Si los EEUU aceptan esto, deberán abandonar a sus aliados como Arabia Saudí y los Emiratos Árabes Unidos, que sin duda “pagarán los gastos de la boda”.

Pero hay algo más, y es lo más importante. En Siria y Yemen se juega la reconstrucción de la histórica Ruta de la Seda, y eso es lo que los EEUU han intentado cortar con el conflicto sirio.

No es extraño que China, un país que no pertenece a la región, envíe buques de guerra para proteger a Siria. Protegiendo a este lejano país protege su propio comercio y su expansión hacia niveles planetarios.

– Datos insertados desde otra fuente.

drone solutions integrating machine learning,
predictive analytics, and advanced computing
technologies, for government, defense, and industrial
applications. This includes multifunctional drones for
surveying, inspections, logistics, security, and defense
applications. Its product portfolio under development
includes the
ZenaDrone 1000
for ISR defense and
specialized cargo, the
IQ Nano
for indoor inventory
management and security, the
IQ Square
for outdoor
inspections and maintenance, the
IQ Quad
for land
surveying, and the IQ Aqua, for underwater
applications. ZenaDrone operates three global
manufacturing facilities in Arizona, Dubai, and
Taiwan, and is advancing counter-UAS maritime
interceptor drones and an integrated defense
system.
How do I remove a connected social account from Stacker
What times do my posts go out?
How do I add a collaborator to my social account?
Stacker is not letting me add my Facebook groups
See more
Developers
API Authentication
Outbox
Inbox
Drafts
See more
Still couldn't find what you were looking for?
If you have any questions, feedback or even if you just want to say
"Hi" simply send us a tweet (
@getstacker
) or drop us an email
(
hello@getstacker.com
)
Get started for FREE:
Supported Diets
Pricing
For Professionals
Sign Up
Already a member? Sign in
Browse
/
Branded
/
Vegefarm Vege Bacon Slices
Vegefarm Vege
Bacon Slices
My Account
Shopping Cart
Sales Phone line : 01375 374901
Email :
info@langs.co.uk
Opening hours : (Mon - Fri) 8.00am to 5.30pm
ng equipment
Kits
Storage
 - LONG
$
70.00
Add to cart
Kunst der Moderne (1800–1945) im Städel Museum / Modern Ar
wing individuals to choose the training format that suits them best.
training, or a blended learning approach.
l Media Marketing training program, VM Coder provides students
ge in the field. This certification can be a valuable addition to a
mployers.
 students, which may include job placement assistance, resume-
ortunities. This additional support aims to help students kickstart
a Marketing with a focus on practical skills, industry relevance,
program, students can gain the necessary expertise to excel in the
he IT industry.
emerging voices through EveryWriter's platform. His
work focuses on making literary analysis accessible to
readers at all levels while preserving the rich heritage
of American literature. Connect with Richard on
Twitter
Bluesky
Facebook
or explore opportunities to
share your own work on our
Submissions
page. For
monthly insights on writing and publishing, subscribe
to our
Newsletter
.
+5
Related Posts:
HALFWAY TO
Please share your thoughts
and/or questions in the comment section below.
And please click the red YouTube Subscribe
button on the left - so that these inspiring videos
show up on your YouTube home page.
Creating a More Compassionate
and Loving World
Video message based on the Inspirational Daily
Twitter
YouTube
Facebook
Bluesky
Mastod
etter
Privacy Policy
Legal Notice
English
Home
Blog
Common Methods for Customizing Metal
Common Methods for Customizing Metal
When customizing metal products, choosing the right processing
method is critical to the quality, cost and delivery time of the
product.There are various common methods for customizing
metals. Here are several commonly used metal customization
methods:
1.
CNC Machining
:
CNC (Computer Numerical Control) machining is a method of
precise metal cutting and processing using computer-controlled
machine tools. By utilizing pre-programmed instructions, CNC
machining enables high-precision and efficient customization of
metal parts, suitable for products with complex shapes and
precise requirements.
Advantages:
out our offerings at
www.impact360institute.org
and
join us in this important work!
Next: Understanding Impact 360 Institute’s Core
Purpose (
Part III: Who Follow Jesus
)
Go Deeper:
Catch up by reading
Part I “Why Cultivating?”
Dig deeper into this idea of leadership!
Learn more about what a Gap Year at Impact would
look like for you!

Mientras tanto, Turquía está girando hacia Rusia y alejándose cada vez más de Occidente y de la OTAN. La base de Incirlik ya ha sido abandonada por los militares estadounidenses, que han trasladado (en parte) su arsenal a Rumanía, mientras Rusia ha conseguido que el gasoducto “Blue Stream” pase por Turquía para llevar miles de millones de metros cúbicos de gas ruso a Europa Meridional.

En este complicado ajedrez todavía faltan por jugar muchas partidas, pero hay signos inequívocos de que los EEUU ya han pasado su cuarto de hora. Amén.